Reproduction tree (or reproduction diagram): A diagram generated at the Assessment stage on the SSRP, which links display items with the code and data files that are required to reproduce them. The tree is meant to represent the entire computational workflow behind a result from the paper. It can also be used to guide users of the reproduction package and/or to identify missing components for a complete reproduction.
Researcher degrees of freedom: The flexibility a researcher has in data analysis and data cleaning to, consciously or unconsciously, make certain analytical choices to obtain a desired result (most commonly to achieve statistical significance) . This can take a number of forms, including specification searching (also referred to as “p-hacking”), covariate adjustment, selective reporting, or hypothesizing after the results are known (HARKing).

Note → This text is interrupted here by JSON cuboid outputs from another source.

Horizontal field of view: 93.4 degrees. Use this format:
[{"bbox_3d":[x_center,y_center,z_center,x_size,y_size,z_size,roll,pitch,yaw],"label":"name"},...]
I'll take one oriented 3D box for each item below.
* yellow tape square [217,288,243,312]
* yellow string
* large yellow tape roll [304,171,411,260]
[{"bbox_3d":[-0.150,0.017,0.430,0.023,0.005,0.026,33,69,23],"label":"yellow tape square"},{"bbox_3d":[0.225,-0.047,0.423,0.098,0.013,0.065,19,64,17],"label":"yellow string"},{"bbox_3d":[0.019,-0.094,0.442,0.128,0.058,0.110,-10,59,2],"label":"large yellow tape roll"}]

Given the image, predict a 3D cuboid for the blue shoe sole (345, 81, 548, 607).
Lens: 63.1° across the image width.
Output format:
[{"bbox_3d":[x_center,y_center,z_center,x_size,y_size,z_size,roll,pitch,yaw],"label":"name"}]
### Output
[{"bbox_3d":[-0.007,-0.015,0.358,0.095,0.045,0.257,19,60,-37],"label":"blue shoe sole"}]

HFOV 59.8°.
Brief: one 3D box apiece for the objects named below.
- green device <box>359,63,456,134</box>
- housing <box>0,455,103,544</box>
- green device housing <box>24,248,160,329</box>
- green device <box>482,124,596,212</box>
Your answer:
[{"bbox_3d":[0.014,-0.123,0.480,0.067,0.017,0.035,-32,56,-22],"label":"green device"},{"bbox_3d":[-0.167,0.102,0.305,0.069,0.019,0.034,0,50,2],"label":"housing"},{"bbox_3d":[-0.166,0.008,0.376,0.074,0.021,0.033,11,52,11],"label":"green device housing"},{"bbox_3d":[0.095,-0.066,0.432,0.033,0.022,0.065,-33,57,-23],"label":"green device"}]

Robustness check: An change in a computational choice, both in data analysis and data cleaning, and its subsequent effect on the main estimates of interest. The SSRP distinguishes between reasonable specifications and feasible specifications. Reasonable robustness checks (Simonsohn, Simmons, and Nelson 2019) are (i) sensible tests of the research question, (ii) expected to be statistically valid, and (iii) not redundant with other specifications in the set. The set of feasible robustness checks is defined by all the specifications that can be computationally reproduced. We assume that the specifications already published in the paper are part of the set of reasonable specifications.
Specification searching: Searching blindly or repeatedly through data to find statistically significant relationships. While not necessarily inherently wrong, if done without a plan or without adjusting for multiple hypothesis testing, test statistics and results no longer hold their traditional meaning, resulting in false positives.
Trusted digital repository: An online repository whose mission is to provide “reliable, long-term access to managed digital resources to its customers, now and in the future.”(see OCLC (2002)). Storing data here is superior to simply posting on a personal website since it is more easily accessed, less easily altered, and more permanent.

References

Simonsohn, Uri, Joseph P Simmons, and Leif D Nelson. 2019. “Specification Curve: Descriptive and Inferential Statistics on All Reasonable Specifications.” Available at SSRN 2694998.